On the TrueCrypt Saga29 May 2014
If you’re anywhere near the security community, you’ve probably already heard about the (supposed) end of TrueCrypt that inspired a massive hunt for an explanation on Reddit. I’m going to drop my thoughts here, but these are all just speculation, so take them for what they’re worth (which is not much).
The Facts as We Know Them
- TrueCrypt 7.2 dropped support for creating volumes. The code was massively changed, stripping out all volume creation options.
- The website was updated with terrible instructions. The directions for alternatives generally point to proprietary options (BitLocker, File Vault, or, to paraphrase, “whatever you can find on Linux.”)
- The new version is signed with the same key as previous versions. This implies whoever did the update is in possession of the key used for signing previous releases.
- Sourceforge doesn’t think the account was compromised as posted here.
- The author was forced to backdoor TC and chose this instead. This seems to be the most popular theory, and given the Snowden revelations, it’s easy to see why. Assuming the adversary in question is the US Government, this seems awfully heavy-handed, and I’m not sure under which legal authority they would attempt to compel this participation. NSLs compel the production of business records, but don’t seem to allow them to force a backdooring. CALEA is for communications tools, TrueCrypt is used for storage at rest. Even those who refer to LavaBit are referring to warrants. First LavaBit was ordered to turn over messages, then encryption keys, but I’m not aware they were ever ordered to backdoor their software. It also seems odd that government agencies would choose to go after disk encryption, seems like communications encryption would be the bigger source of intelligence. There are those who have claimed “the government can force you to do anything”, which I suppose is true, but if we’re at the stage of “backdoor your code or we treat you as a terrorist” then the game’s already over, we’re off in Stasi territory, and I’m not sure that’s a world I could live in. I hope this is not the story.
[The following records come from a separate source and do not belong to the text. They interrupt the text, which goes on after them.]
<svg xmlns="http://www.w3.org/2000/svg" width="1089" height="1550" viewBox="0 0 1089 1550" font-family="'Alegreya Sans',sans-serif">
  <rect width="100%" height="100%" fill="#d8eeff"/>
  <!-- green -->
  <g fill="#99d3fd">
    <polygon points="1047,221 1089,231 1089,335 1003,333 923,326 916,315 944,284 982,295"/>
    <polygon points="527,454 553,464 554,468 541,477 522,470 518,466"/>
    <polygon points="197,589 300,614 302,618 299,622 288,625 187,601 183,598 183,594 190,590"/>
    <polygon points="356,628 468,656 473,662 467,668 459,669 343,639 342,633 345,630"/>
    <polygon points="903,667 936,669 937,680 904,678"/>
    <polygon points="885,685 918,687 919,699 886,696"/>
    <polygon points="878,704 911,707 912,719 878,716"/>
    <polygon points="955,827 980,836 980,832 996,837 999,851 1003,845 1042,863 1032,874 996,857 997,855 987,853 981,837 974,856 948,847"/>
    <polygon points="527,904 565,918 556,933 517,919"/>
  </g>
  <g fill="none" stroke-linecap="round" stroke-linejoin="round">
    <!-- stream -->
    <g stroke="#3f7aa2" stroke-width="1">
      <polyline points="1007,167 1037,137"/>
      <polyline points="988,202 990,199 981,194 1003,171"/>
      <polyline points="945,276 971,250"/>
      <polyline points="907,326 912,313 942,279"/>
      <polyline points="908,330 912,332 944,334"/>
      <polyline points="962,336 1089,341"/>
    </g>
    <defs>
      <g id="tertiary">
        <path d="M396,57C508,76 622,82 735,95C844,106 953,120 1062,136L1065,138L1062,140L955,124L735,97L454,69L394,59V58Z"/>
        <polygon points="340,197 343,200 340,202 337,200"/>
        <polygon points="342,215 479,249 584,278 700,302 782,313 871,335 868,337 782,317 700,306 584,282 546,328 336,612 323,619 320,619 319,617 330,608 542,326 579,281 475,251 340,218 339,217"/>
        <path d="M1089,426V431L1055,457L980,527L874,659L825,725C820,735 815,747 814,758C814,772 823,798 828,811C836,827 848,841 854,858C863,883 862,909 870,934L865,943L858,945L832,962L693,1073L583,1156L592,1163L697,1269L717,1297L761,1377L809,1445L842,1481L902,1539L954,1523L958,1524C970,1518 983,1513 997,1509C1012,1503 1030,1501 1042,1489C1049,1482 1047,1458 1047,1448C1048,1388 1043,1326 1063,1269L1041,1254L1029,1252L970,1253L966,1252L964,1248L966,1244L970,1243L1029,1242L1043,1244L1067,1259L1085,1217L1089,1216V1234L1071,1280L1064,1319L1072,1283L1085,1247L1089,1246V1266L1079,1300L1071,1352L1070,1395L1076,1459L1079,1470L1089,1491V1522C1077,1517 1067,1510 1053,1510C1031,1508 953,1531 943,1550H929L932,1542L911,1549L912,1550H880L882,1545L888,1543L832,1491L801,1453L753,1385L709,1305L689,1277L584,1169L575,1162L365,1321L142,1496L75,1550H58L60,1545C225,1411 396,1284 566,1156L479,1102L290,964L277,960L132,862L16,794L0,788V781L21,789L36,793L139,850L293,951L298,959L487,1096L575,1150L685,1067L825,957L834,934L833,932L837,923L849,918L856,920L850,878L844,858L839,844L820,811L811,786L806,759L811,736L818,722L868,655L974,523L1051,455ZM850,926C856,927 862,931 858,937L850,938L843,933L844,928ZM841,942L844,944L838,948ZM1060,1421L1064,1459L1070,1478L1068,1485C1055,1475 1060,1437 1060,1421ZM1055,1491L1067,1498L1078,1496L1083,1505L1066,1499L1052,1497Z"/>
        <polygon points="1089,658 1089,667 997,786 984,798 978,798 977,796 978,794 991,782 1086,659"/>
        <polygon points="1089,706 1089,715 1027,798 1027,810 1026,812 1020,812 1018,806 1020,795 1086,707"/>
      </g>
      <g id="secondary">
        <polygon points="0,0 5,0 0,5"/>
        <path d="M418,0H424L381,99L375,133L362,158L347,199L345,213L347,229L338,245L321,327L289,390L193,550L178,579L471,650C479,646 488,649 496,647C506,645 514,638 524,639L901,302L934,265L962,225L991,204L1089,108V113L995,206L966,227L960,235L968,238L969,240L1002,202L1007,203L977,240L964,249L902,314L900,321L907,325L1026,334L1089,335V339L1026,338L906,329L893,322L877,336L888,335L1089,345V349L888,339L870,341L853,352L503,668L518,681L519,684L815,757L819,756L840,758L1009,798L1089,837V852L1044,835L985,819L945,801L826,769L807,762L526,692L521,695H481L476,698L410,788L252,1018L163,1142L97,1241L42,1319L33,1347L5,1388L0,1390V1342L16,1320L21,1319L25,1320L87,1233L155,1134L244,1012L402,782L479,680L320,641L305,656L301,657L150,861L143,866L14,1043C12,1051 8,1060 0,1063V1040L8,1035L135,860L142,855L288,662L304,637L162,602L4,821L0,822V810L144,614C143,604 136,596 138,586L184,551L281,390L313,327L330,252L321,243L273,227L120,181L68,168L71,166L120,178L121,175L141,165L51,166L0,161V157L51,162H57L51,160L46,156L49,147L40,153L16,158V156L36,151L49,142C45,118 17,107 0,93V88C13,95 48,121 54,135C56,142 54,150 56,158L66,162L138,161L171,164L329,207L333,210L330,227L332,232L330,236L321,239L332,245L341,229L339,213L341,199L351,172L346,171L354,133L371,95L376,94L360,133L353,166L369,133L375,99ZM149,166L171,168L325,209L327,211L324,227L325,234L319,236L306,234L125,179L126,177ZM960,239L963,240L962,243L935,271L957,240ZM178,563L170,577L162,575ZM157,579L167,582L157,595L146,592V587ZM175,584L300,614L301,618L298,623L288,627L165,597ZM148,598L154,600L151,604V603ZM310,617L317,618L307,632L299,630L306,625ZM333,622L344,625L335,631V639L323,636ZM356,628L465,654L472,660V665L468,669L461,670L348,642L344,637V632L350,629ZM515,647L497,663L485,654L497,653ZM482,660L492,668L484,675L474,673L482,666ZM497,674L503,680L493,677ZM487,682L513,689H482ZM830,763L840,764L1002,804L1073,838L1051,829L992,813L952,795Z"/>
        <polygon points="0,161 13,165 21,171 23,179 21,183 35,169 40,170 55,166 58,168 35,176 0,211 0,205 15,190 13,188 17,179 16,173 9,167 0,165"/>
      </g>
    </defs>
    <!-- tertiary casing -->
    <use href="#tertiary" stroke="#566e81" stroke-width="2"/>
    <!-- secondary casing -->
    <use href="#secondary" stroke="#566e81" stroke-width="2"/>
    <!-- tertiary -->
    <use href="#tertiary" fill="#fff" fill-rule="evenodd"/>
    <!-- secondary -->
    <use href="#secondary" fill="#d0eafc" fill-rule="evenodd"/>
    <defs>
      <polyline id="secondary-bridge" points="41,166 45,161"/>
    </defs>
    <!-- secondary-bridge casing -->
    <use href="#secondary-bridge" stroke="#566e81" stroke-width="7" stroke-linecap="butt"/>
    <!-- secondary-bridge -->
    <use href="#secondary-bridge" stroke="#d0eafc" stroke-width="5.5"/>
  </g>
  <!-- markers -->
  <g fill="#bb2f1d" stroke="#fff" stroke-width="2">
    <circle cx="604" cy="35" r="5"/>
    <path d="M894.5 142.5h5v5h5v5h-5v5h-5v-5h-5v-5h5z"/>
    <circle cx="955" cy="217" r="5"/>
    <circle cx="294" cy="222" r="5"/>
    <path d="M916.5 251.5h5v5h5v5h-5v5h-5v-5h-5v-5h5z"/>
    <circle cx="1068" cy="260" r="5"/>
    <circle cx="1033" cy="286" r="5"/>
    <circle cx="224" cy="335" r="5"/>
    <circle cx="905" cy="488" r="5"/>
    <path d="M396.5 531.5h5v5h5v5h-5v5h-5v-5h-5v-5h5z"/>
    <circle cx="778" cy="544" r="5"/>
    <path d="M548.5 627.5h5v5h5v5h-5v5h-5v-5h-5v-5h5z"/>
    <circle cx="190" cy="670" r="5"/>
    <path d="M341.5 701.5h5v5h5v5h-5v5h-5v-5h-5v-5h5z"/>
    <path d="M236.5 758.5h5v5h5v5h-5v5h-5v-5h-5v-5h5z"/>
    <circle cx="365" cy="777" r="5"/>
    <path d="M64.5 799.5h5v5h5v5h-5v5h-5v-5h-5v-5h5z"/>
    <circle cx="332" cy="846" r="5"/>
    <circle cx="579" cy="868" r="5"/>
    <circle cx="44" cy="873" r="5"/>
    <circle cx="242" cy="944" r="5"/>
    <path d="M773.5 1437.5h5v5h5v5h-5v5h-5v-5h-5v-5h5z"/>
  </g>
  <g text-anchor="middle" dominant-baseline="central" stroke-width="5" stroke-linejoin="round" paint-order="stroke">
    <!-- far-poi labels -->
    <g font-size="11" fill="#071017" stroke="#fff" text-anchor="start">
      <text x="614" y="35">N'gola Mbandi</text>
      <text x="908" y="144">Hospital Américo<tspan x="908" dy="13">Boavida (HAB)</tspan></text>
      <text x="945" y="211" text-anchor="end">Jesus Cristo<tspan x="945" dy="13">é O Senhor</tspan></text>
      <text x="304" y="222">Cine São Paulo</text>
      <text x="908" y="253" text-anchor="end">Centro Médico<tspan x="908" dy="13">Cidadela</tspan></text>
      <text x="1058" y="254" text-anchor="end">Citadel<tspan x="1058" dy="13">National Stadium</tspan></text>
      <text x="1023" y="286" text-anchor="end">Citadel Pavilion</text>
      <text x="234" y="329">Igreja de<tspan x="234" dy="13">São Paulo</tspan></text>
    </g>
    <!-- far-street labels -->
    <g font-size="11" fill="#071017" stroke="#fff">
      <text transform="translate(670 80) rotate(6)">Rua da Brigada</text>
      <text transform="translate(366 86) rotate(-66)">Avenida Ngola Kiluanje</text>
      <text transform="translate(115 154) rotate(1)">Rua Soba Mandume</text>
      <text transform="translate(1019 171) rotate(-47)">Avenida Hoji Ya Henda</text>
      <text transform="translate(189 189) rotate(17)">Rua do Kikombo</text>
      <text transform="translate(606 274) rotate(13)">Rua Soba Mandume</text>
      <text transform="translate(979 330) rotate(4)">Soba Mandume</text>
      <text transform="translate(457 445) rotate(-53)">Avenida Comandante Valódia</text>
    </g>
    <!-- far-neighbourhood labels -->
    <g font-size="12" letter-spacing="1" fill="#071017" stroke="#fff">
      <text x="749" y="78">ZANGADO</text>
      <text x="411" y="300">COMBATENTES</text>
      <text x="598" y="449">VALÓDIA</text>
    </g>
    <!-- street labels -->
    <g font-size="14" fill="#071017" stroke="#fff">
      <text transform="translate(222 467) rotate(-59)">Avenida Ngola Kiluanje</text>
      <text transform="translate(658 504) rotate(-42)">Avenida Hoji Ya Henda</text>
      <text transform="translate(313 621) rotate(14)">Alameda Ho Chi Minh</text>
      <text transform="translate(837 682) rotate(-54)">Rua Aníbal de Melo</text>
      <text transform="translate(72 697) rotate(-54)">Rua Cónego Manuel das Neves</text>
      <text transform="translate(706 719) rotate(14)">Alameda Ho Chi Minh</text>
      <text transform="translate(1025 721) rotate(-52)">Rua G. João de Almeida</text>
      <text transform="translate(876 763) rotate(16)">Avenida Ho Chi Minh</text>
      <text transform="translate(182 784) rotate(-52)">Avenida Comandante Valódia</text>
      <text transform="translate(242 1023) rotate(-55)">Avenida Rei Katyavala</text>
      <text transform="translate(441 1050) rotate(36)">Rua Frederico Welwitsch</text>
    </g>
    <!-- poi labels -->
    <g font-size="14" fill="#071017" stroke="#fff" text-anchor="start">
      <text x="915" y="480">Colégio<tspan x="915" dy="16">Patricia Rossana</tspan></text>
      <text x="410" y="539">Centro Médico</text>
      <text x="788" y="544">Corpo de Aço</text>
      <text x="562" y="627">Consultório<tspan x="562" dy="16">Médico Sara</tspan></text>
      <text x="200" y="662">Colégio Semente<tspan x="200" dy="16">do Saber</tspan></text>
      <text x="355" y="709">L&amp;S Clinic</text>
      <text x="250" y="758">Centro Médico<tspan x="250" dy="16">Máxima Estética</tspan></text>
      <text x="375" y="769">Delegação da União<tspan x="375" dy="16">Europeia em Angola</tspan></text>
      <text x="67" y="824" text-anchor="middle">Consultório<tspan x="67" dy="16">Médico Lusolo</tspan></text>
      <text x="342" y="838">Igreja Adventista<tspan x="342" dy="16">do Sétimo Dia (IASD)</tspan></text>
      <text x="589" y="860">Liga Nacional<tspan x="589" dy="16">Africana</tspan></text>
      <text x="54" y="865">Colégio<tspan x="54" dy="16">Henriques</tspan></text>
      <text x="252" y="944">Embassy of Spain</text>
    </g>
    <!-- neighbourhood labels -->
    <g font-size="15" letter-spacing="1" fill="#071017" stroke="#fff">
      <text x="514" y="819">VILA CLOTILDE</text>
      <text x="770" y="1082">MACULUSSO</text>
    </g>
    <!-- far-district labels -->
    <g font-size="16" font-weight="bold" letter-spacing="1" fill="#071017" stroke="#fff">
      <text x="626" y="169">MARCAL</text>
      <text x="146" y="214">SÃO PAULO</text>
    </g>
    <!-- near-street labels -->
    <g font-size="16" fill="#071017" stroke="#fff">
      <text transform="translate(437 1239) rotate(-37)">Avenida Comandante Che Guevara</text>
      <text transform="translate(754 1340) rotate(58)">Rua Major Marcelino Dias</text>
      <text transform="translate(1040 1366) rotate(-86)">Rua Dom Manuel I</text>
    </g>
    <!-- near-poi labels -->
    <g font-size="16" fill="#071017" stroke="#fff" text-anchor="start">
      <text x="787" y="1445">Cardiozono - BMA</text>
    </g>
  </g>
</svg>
- The author tired of developing it and just gave up. This is a kind of odd approach, one would think they’d look for someone to hand the project to. I’m also not sure why someone who’d devoted years to developing secure encryption software would suddenly offer up terrible alternatives or otherwise deviate so strangely.
- A developer was compromised. While this might give access to the PGP key, I’d have thought by now we’d have some sort of communication somewhere to claim this has happened. Unless the developer is completely out of the loop as well. Why would someone use the compromise to offer up terrible alternatives as opposed to releasing backdoored binaries quietly?
- Off their meds. A couple of people have suggested that some sort of psychiatric problem is involved here. Actually seems a little reasonable, given the erratically written directions for alternatives, the sudden change in course, everything. Of course, there’s no evidence to support this, so it’s really just speculation.
I’ve turned off commenting as I think Reddit or Hacker News is a better place for such discussion, I just had a lot of thoughts I wanted to get out.